(WORK ITEM) In the material below, find the line with "pinky pip: (241, 263)" and the line with "middle tip: (420, 293)", then output those two lines and every line between them, exactly.

(RECORDS SUPPLIED)

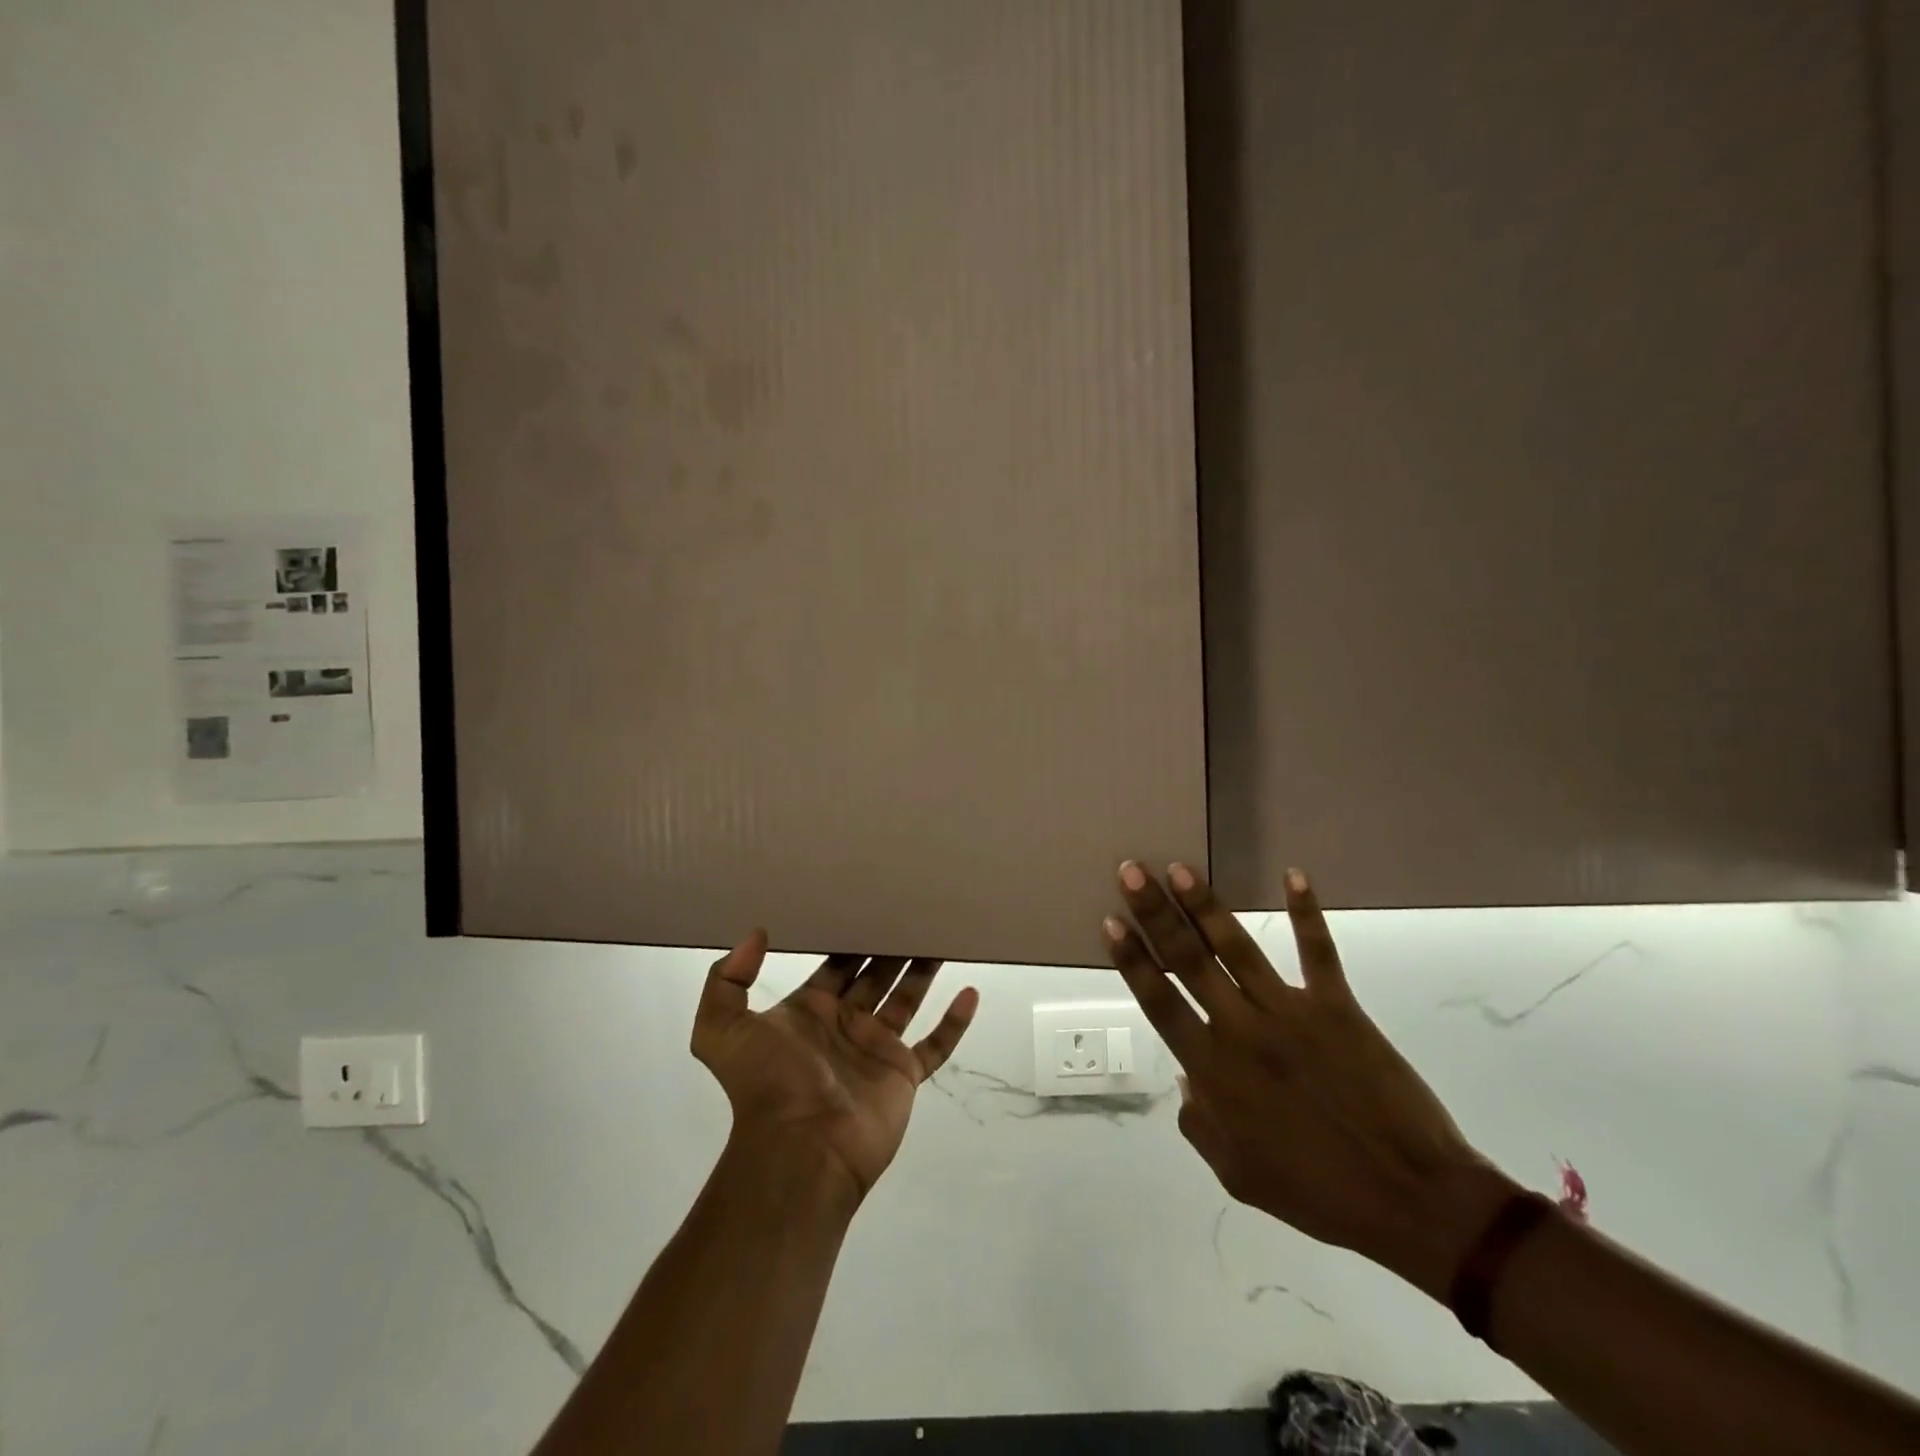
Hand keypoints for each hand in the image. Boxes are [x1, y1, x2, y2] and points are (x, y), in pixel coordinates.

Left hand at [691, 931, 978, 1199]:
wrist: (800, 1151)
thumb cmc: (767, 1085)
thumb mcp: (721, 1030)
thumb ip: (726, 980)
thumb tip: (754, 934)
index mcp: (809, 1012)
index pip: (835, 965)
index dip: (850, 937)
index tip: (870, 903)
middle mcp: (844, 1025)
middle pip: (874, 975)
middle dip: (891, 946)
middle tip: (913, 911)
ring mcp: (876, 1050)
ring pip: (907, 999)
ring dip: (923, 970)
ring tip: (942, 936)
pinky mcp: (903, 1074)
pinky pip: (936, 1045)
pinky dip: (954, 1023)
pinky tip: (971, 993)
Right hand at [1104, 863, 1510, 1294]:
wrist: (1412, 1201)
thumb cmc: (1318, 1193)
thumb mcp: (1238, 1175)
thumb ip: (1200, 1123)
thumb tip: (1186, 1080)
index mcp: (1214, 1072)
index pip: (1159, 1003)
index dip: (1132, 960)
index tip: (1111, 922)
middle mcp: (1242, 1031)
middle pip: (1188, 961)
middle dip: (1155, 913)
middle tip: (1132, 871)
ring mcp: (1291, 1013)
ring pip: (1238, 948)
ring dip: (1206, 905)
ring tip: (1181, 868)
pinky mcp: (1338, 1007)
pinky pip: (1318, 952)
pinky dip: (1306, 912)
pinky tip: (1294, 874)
---
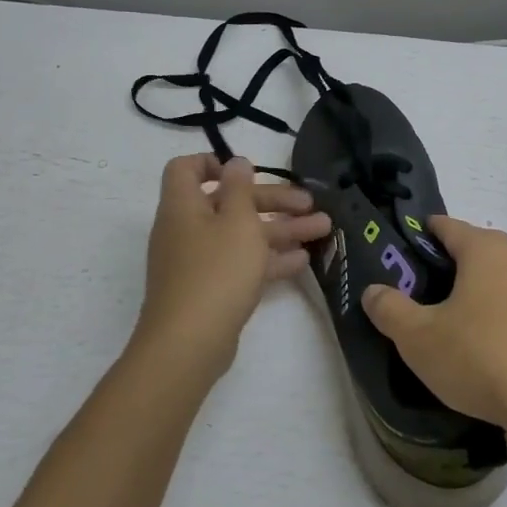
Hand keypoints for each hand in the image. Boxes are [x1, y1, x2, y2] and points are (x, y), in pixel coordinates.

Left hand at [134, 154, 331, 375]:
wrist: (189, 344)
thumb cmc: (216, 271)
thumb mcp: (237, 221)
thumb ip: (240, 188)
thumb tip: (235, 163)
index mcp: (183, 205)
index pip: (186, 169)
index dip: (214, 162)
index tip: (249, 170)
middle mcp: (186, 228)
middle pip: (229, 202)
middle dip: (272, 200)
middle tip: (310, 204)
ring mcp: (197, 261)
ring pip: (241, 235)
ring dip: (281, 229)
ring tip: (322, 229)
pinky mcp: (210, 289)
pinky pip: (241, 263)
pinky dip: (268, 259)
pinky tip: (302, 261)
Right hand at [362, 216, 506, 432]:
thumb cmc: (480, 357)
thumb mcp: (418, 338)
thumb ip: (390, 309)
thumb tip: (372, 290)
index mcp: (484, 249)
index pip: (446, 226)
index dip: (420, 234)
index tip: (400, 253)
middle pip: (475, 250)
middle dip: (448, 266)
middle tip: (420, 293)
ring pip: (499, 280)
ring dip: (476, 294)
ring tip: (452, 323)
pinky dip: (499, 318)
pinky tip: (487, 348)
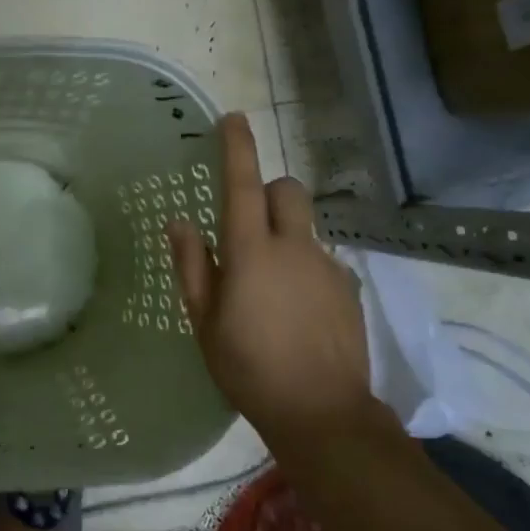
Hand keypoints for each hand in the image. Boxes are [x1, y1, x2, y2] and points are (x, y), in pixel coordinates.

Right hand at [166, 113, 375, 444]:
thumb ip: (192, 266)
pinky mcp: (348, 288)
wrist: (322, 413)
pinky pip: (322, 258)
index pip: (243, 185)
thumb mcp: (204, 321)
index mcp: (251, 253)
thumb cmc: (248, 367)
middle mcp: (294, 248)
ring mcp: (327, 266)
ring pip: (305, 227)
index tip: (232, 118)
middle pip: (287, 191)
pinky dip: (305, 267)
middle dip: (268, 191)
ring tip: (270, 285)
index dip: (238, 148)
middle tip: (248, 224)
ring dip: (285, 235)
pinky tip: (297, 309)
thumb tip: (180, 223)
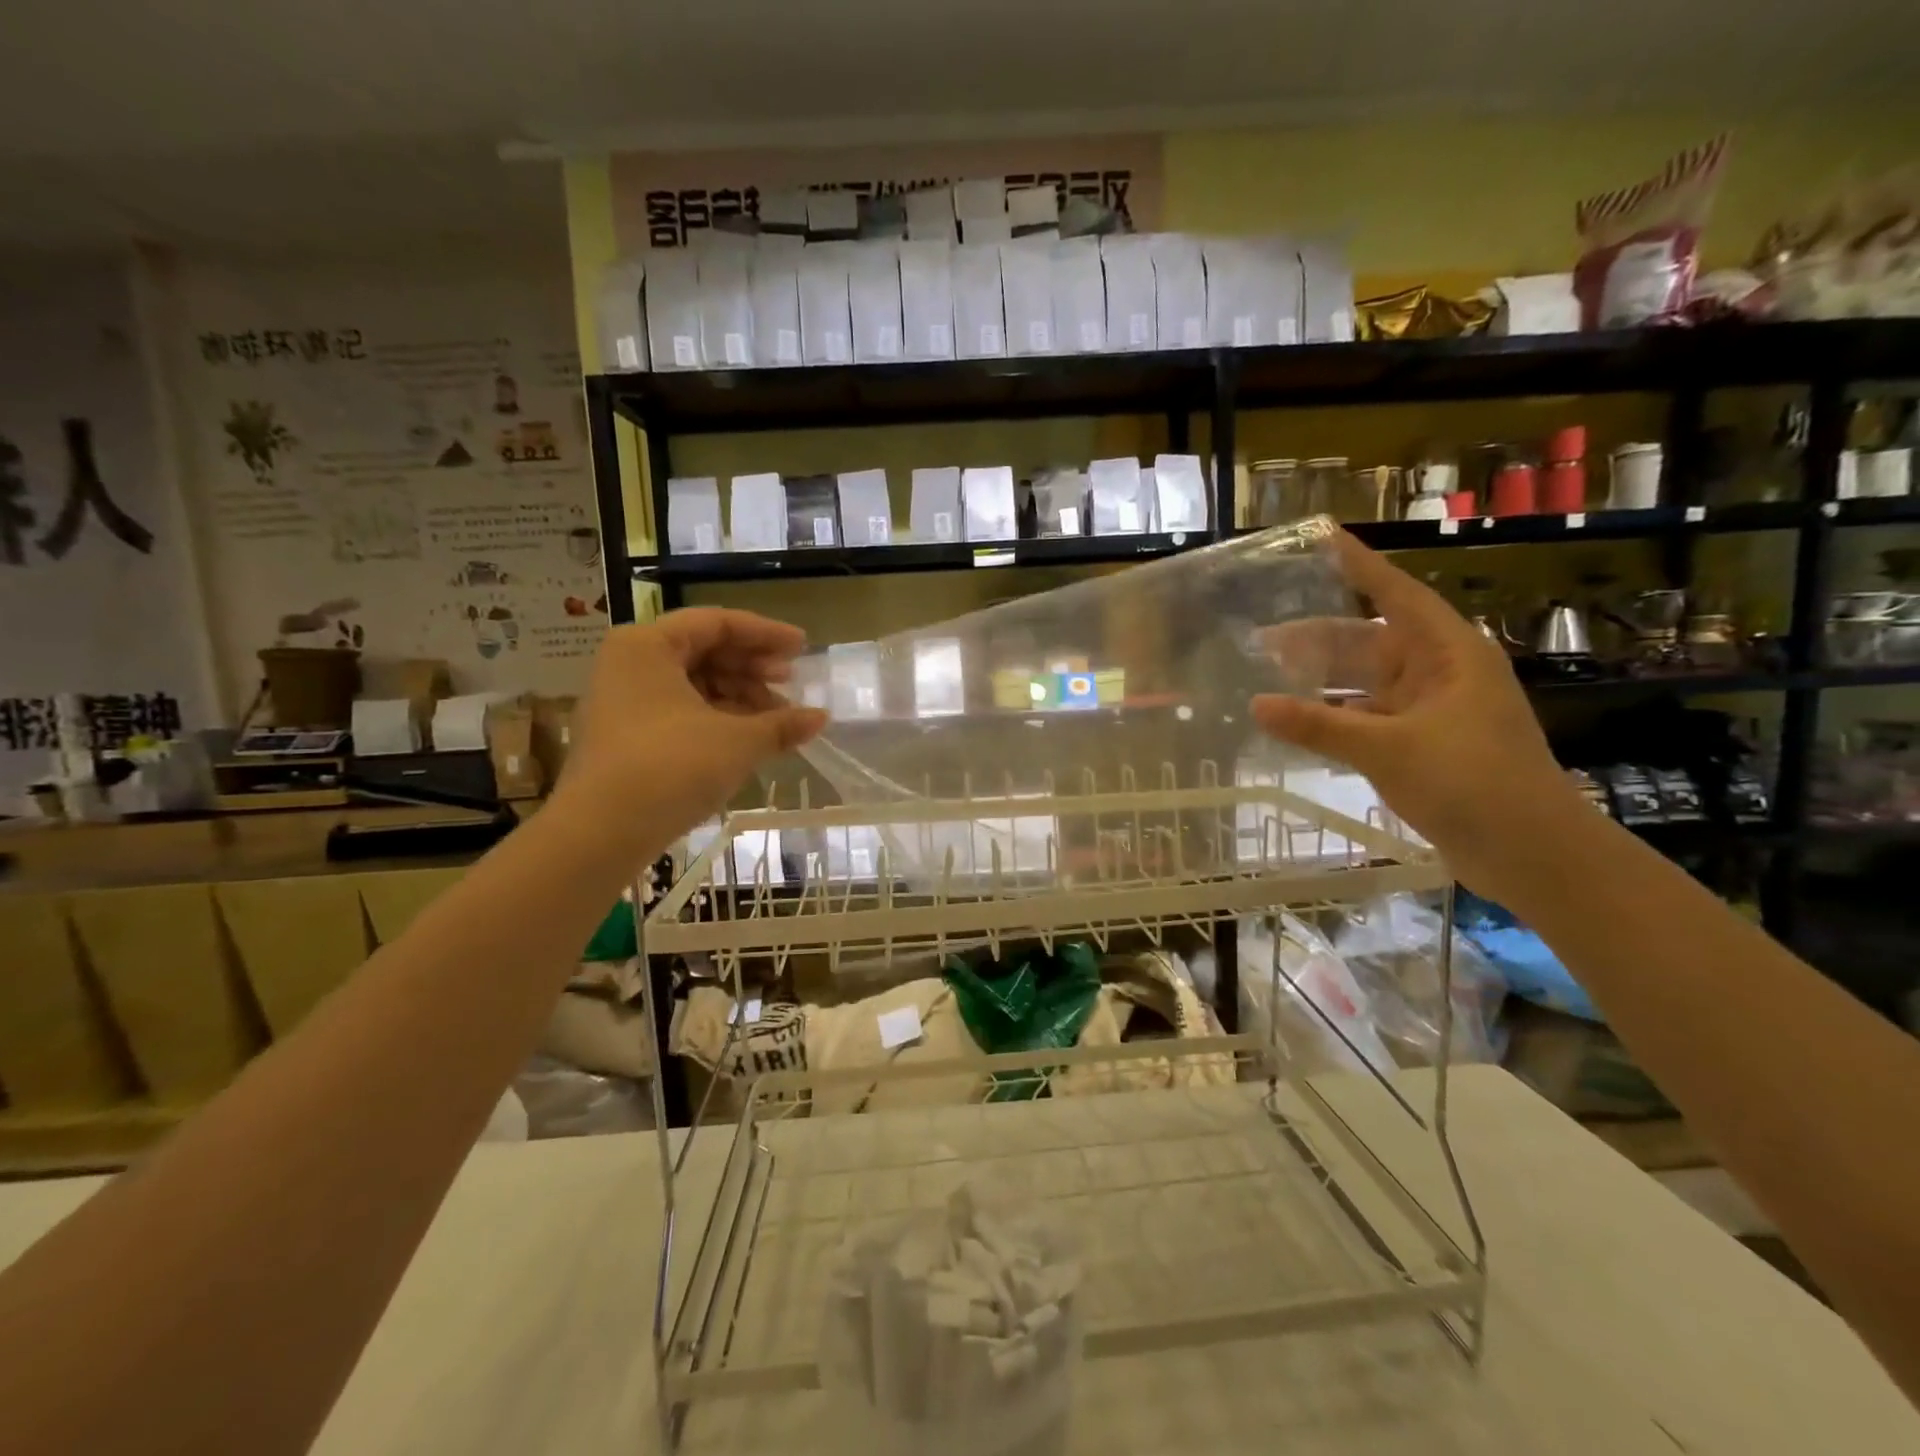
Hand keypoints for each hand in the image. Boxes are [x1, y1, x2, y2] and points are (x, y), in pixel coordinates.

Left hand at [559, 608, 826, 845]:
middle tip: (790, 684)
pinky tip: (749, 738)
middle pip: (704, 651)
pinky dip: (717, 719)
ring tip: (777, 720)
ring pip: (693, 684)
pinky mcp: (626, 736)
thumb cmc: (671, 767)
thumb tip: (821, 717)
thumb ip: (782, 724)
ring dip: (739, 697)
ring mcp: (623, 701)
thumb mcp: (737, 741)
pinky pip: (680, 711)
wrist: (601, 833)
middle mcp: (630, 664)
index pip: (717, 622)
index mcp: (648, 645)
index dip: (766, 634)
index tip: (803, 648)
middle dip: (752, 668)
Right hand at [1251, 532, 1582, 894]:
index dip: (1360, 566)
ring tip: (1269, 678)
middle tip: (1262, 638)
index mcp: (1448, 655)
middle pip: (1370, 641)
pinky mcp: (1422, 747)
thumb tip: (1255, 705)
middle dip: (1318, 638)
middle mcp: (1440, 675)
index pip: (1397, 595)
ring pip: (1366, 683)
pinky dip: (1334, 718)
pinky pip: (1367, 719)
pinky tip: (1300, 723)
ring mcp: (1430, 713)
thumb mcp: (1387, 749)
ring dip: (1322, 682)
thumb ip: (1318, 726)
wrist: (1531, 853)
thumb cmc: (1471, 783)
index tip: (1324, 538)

(TASK RESULT)
pinky pip: (241, 263)
pinky dip: (268, 259)
pinky tip: (302, 261)
Right hand at [362, 216, 506, 432]:
thumb cmc: (480, 357)
thumb mcp: (418, 338)
thumb ip: (390, 309)
thumb tip: (372, 290)
index mcp: (484, 249)
index pip: (446, 226)
index dip: (420, 234)
index tip: (400, 253)
middle pip: (475, 250)
middle dip: (448, 266)
middle tip: (420, 293)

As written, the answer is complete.